A seedling of ‘Odorata’ (‘Hume’s Blush’), figured by Andrews in Roses, t. 86 (1826); raised by Knight, the Chelsea nurseryman, it had pale yellow, semi-double flowers. Andrews called this rose R. indica sulphurea, and it is probable that the rose portrayed in the third edition of Redouté, Les Roses (1828–30), under the same name is the Knight seedling and not ‘Parks’ Yellow’, as usually supposed.

'Viridiflora'

A monstrous form, apparently derived from a Pink China, in which the petals are more or less green and the sexual parts are converted into narrow, toothed, leafy segments. This cultivar-name comes from R. viridiflora, given by A. Lavallée in 1856 to a rose grown by the French nurseryman Verdier, who had acquired it from America (Hortic. Franc. (1856), p. 218 and t. 19). What appears to have been the same clone had been exhibited at the Paris Exhibition in 1855 by Miellez, another French grower, and this too came from America, but via England (Fl. des Serres, p. 129 and t. 1136).

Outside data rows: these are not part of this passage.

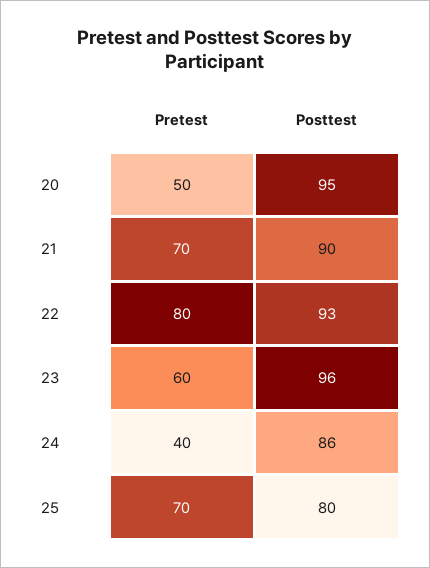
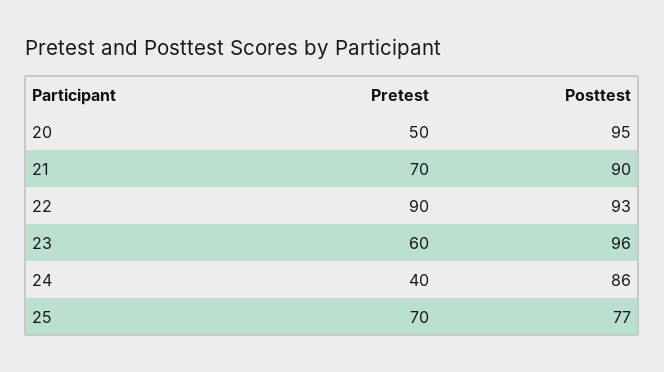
  {
    "Pretest": {
      "20": 50,
      "21": 70,
-     "22": 80,
+     "22": 90,
      "23": 60,
      "24": 40,
      "25": 70
    },
    "Posttest": {
      "20": 95,
      "21": 90,
      "22": 93,
      "23": 96,
      "24": 86,
-     "25": 80
+     "25": 77
    }
  }

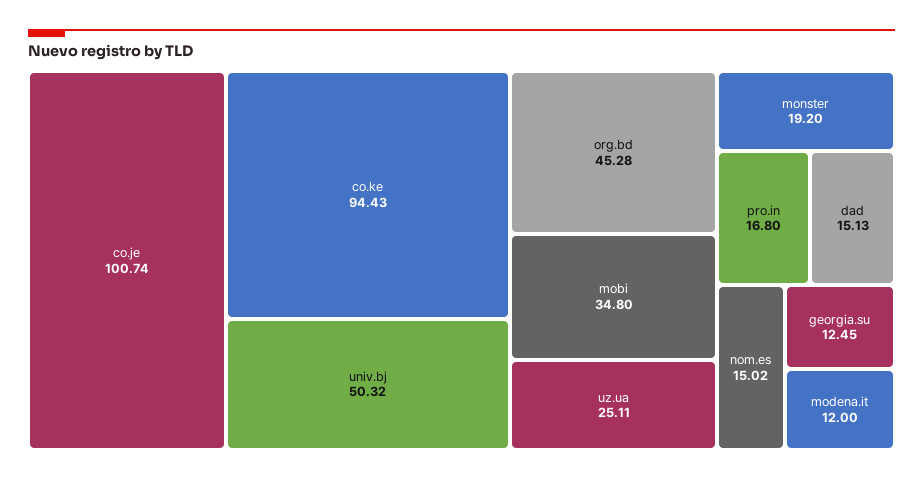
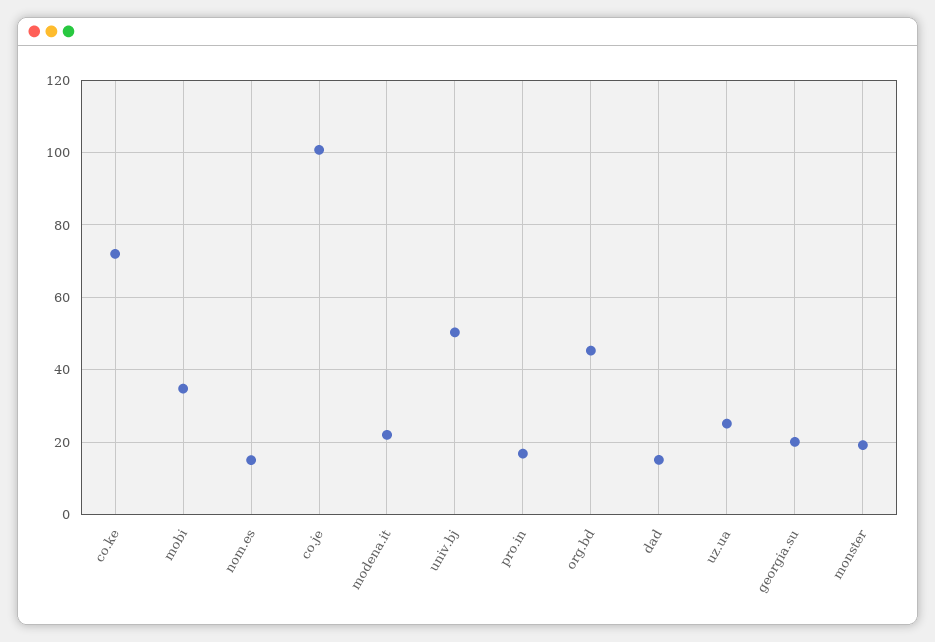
  {
    "co.je": 100.74,
-   "co.ke": 94.43,
+   "co.ke": 72,
    "univ.bj": 50.32,
    "org.bd": 45.28,
    "mobi": 34.8,
    "uz.ua": 25.11,
    "monster": 19.2,
    "pro.in": 16.8,
    "dad": 15.13,
    "nom.es": 15.02,
-   "georgia.su": 12.45,
+   "georgia.su": 20,
-   "modena.it": 12
+   "modena.it": 22
  }

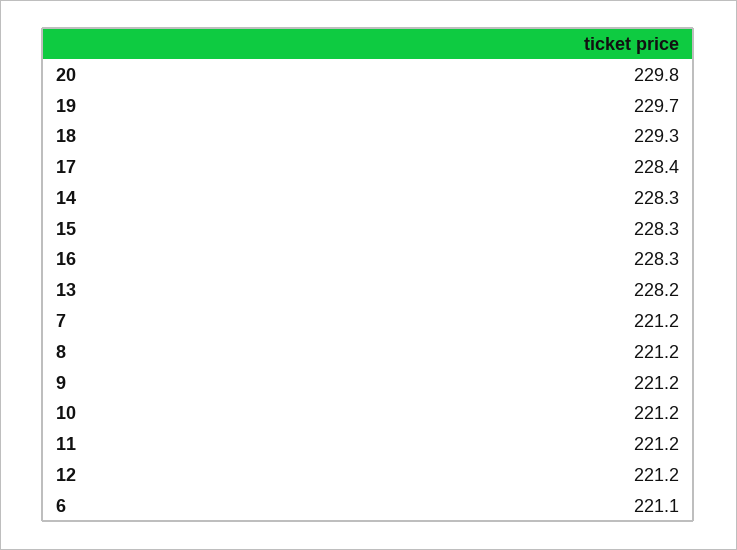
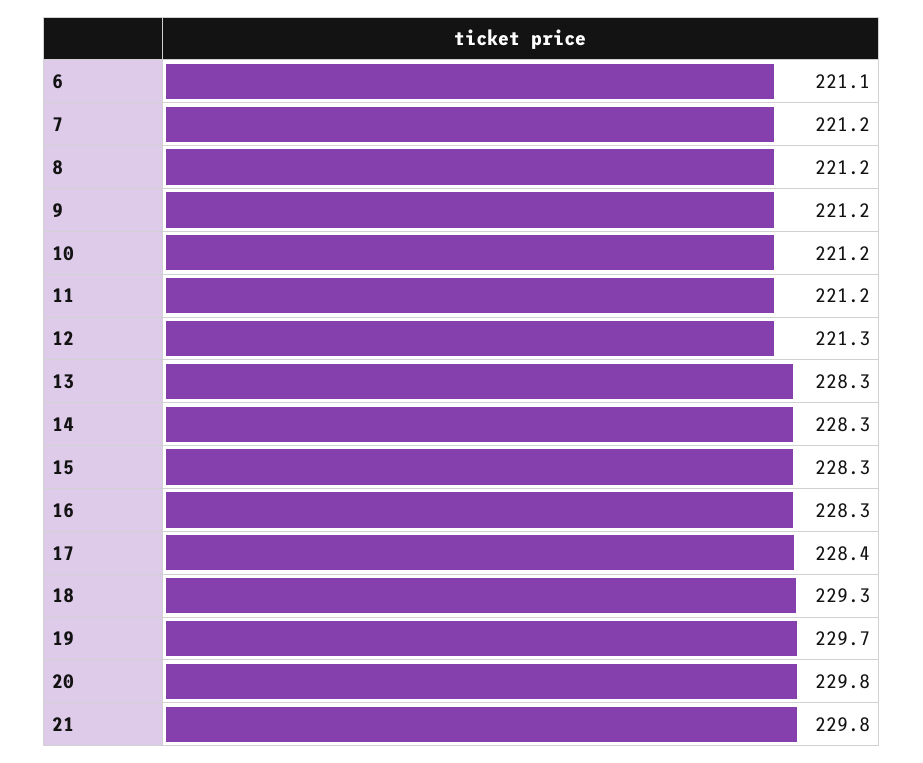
  {
    "20": 229.8,
    "19": 229.7,
    "18": 229.3,
    "17": 228.4,
    "14": 228.3,
    "15": 228.3,
    "16": 228.3,
-   "13": 228.2,
+   "13": 228.3,
    "7": 221.2,
    "8": 221.2,
    "9": 221.2,
    "10": 221.2,
    "11": 221.2,
-   "12": 221.2,
+   "12": 221.3,
-   "6": 221.1
+   "6": 221.1,
+   "21": 229.8
  }

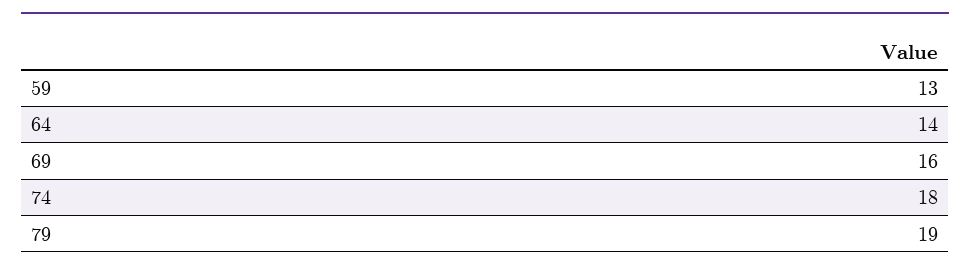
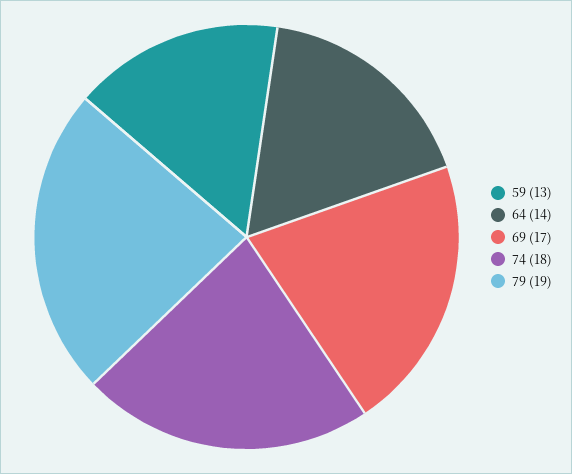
  {
    "59": 13,
    "64": 14,
-   "69": 16,
+   "69": 17,
    "74": 18,
    "79": 19
  }

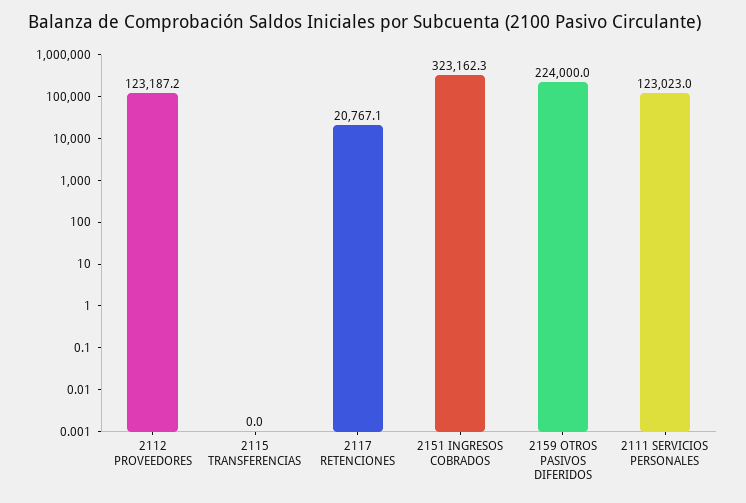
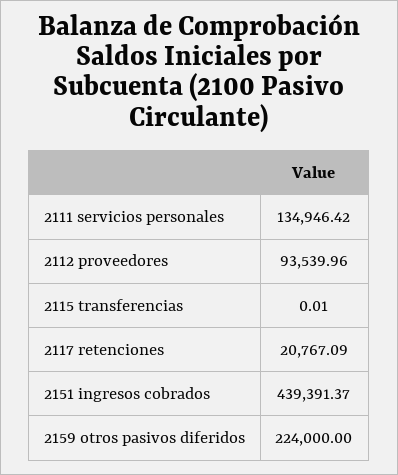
  {
-   "2112 PROVEEDORES": 123187.2,
+   "2112 PROVEEDORES": 93539.96,
    "2115 TRANSFERENCIAS": 0.01,
    "2117 RETENCIONES": 20767.09,
-   "2151 INGRESOS COBRADOS": 323162.3,
+   "2151 INGRESOS COBRADOS": 439391.37,
    "2159 OTROS PASIVOS DIFERIDOS": 224000,
-   "2111 SERVICIOS PERSONALES": 123023
+   "2111 SERVICIOS PERSONALES": 134946.42
  }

The history of what is probably the American green rose in question is given in Gard. Chron., Vol. 3 (1875), p. 20, by the nurseryman Robert Buist of the Rosedale Nurseries, Philadelphia, a Scotsman trained at Edinburgh who had emigrated to the USA in 1828. The green rose, according to him, had been ‘caught’ at Charleston, South Carolina, about 1833. What became of the plants he sent to his friend Thomas Rivers in 1837 is apparently not recorded, but the American green rose is known to have been imported into England from Baltimore in 1853.Another green rose was introduced to Kew around 1852 by Sir H. Barkly, the Governor of British Guiana, but this seems to have been a sport of some Bourbon rose.The green rose distributed in this country by Paul’s nursery came from Miellez (see above).